Johannes, Graf van den Bosch (* 2. Februar 1780 in Herwijnen, Neth; † 28. Januar 1844 in Den Haag), Staatsmann, der das Armenhilfesystem erweiterte und das paternalistische Niederländisch-Ostindien einführte Kultursystem , mit dem von 1830 bis etwa 1860 enorme Reichtümer an Exportkulturen gewonnen wurden.
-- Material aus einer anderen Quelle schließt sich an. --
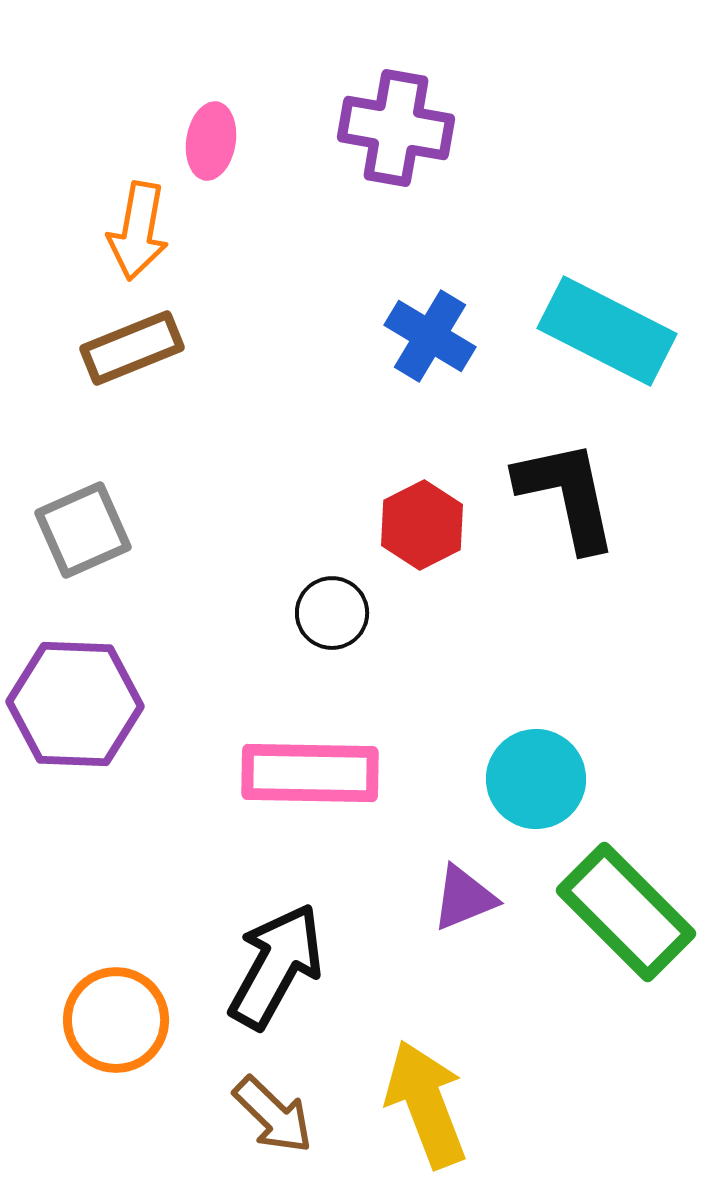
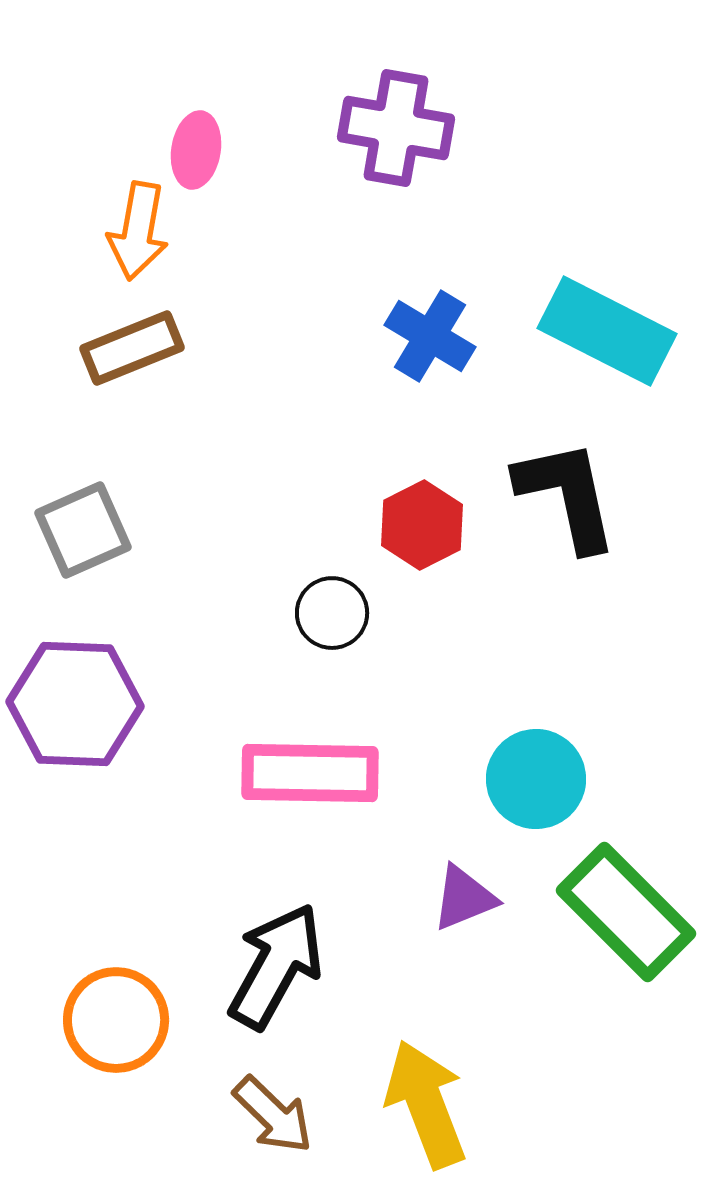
pink ellipse: moved 15 px left, 9 px down
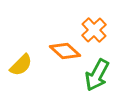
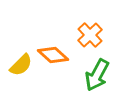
orange cross: moved 4 px left, 5 px down
orange diamond: moved 12 px left, 4 px down
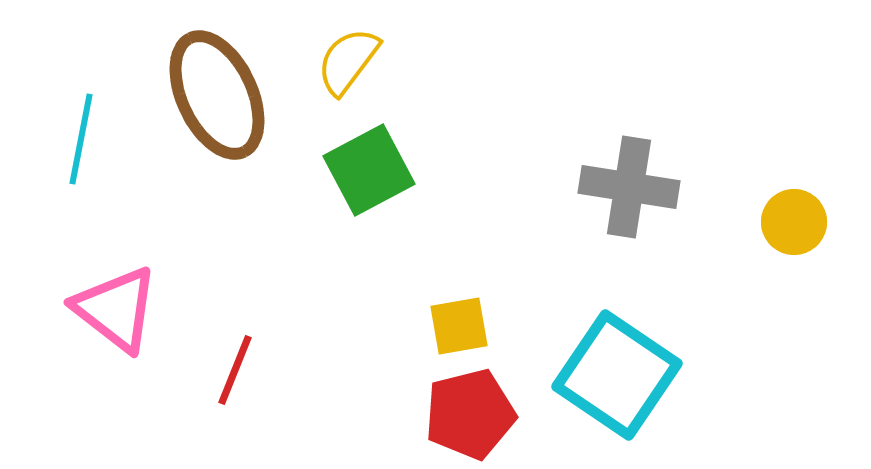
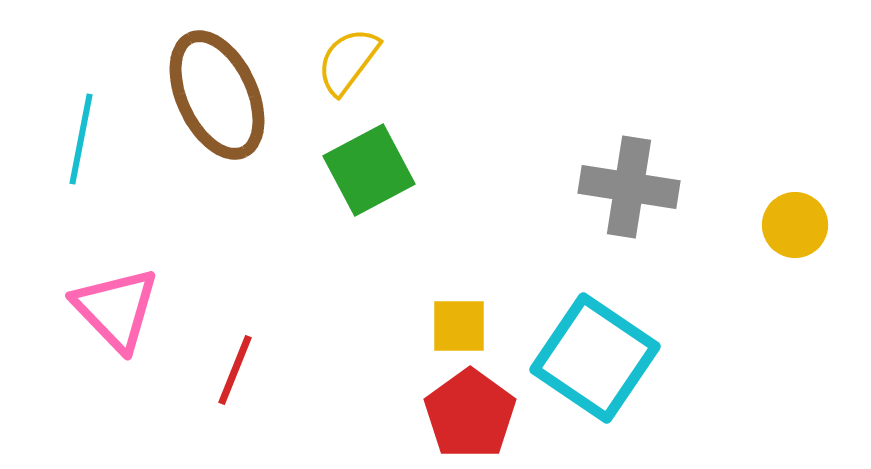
yellow circle: moved 1 px right, 3 px down
pink triangle: rotated 8 degrees clockwise
yellow square: rotated 10 degrees clockwise
cyan square: moved 22 px left, 17 px up
red pentagon: rotated 22 degrees counterclockwise
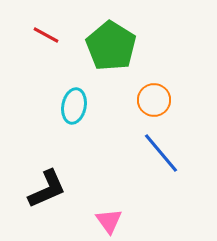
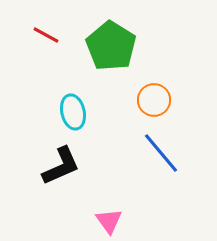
cyan ellipse: moved 1 px left, 6 px down; rotated 24 degrees counterclockwise
black L-shape: moved 14 px right, 23 px up
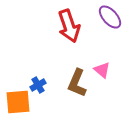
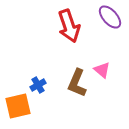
orange square: moved 4 px down; rotated 8 degrees counterclockwise
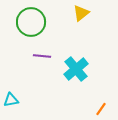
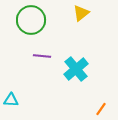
green circle: moved 2 px up
cyan triangle: rotated 14 degrees clockwise
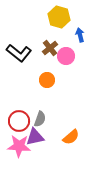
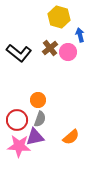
pink circle: moved 2 px right, 4 px up
orange circle: moved 9 px left, 20 px down
red circle: moved 2 px left, 1 px up
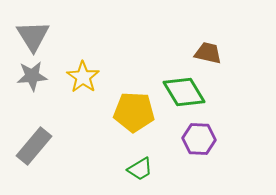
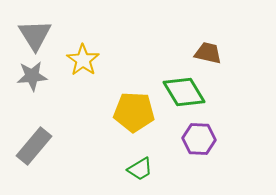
gray triangle: moved 2 px right, 1 px up
yellow star: moved 17 px up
In seinen frühen Jahren (1798–1810) diente Bosch in der Armee in Batavia (heute Jakarta, Indon.) In Niederländisch-Ostindien und stützte sich auf diese Erfahrung Nederlandsche bezittingen in Azië, Amerika, en Afrika (1818; „Niederländische Besitztümer in Asien, Amerika und Afrika“), in dem er sich gegen ein liberales und stark paternalistisches Kolonialsystem aussprach und behauptete, dass Menschen, die nicht an eine Arbeitsmoral gewöhnt sind, gebraucht würden starke Führung. Von 1828 bis 1833 war er Generalgouverneur in Niederländisch-Ostindien und von 1834 bis 1839 Minister der Kolonien. Er führte ein „Kultursystem“ ein, das indonesische Adlige zu halbautonomen Herrschern machte, von den Dorfbewohnern Zwangsarbeit forderte und von jedem Dorf verlangte, mindestens ein Fünftel seines Landes für den Export von Getreide zu verwenden.